Document text>
In fact, President Saddam’s promises to destroy America’s invasion force have a remarkable echo in the exclamation of one of the 18th-century Mameluke princes in Egypt, who, told of a looming French invasion, responded with eerily familiar words: “Let the Franks come. We shall crush them beneath our horses’ hooves.”

 

Napoleon, of course, did all the crushing, and his first proclamation (he, too, was coming to “liberate” the people of Egypt from their oppressors) included an appeal to Egyptian notables to help him run the government. “O shayks, ‘qadis’, imams, and officers of the town, tell your nation that the French are friends of true Muslims... Blessed are those Egyptians who agree with us.” Napoleon went on to set up an “administrative council” in Egypt, very like the one which the Bush administration says it intends to operate under US occupation. And in due course the “shayks” and “qadis” and imams rose up against French occupation in Cairo in 1798.

 

If Napoleon entered upon his rule in Egypt as a French revolutionary, Gen. Allenby, when he entered Jerusalem in December 1917, had provided David Lloyd George with the city he wanted as a Christmas present. Its liberation, the British prime minister later noted with almost Crusader zeal, meant that Christendom had been able “to regain possession of its sacred shrines”. He talked about “the calling of the Turkish bluff” as “the beginning of the crack-up of that military impostorship which the incompetence of our war direction had permitted to intimidate us for years”, shades, here, of the American regret that it never took the 1991 Gulf War to Baghdad; Lloyd George was “finishing the job” of overcoming Ottoman power just as George Bush Junior now intends to “finish the job” started by his father.

 

And always, without exception, there were those tyrants and dictators to overthrow in the Middle East. In World War II, we “liberated” Iraq a second time from its pro-Nazi administration. The British “liberated” Lebanon from Vichy rule with a promise of independence from France, a promise which Charles de Gaulle tried to renege on until the British almost went to war with the Free French in Syria.

 

Lebanon has suffered an awful lot of “liberations”. The Israelis — for Arabs, an American, “Western” implantation in the Middle East — claimed twice to be anxious to “liberate” Lebanon from PLO “terrorism” by invading in 1978 and 1982, and leaving in humiliation only two years ago. America’s own military intervention in Beirut in 1982 was blown apart by a truck-bomb at the US Marine headquarters the following year. And what did President Ronald Reagan tell the world? “Lebanon is central to our credibility on a global scale. We cannot pick and choose where we will support freedom... If Lebanon ends up under the tyranny of forces hostile to the West, not only will our strategic position in the eastern Mediterranean be threatened, but also the stability of the entire Middle East, including the vast resources of the Arabian Peninsula.” Once more, we, the West, were going to protect the Middle East from tyranny. Anthony Eden took the same view of Egypt, anxious to topple the “dictator” Gamal Abdul Nasser, just as Napoleon had been desperate to rescue the Egyptians from the tyranny of the Beys, just as Gen. Maude wanted to rescue Iraq from the tyranny of the Turks, just as George Bush Junior now wants to rescue the Iraqis from the tyranny of President Saddam.

Requirement> Repeat word for word the part of the passage above on Western "liberations" in the Middle East, starting at "If Napoleon entered" and ending at "by his father.".

Chart understanding data:
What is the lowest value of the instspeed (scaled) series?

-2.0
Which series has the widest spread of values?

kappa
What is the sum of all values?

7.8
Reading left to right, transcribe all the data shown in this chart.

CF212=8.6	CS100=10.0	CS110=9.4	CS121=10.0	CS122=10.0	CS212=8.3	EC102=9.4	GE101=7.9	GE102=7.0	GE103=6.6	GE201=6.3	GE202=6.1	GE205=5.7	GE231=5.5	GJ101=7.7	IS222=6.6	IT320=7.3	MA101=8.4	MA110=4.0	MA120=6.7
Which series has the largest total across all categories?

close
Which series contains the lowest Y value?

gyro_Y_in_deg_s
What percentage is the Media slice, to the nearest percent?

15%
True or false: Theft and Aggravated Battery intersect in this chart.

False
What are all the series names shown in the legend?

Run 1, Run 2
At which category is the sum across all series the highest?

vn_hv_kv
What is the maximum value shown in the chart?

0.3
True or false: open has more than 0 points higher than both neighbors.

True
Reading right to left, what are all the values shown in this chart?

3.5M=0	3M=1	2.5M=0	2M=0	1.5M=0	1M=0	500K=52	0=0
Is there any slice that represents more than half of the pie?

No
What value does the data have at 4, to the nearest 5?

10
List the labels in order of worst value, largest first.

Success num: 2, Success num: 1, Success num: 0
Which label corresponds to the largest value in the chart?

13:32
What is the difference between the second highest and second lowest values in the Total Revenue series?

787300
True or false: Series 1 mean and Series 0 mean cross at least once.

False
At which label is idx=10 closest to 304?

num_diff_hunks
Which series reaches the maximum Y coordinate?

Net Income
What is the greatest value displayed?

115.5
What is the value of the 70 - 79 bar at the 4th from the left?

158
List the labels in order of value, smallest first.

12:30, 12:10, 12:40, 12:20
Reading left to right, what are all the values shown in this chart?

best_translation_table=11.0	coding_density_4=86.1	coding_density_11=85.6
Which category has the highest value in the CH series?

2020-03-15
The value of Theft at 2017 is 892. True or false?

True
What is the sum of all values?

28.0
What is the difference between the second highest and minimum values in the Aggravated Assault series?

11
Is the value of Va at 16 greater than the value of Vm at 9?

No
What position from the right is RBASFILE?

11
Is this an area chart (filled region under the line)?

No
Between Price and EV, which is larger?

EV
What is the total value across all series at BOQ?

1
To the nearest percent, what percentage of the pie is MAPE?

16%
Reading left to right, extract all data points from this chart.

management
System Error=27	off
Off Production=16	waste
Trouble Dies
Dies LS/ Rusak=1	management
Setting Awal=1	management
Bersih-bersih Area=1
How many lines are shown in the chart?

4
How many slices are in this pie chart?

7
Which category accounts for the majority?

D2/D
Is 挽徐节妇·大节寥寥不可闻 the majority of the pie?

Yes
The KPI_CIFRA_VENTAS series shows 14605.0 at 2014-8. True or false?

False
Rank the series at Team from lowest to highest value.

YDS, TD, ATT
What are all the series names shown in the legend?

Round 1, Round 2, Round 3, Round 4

Output below>
If Napoleon entered upon his rule in Egypt as a French revolutionary, Gen. Allenby, when he entered Jerusalem in December 1917, had provided David Lloyd George with the city he wanted as a Christmas present. Its liberation, the British prime minister later noted with almost Crusader zeal, meant that Christendom had been able “to regain possession of its sacred shrines”. He talked about “the calling of the Turkish bluff” as “the beginning of the crack-up of that military impostorship which the incompetence of our war direction had permitted to intimidate us for years”, shades, here, of the American regret that it never took the 1991 Gulf War to Baghdad; Lloyd George was “finishing the job” of overcoming Ottoman power just as George Bush Junior now intends to “finish the job” started by his father.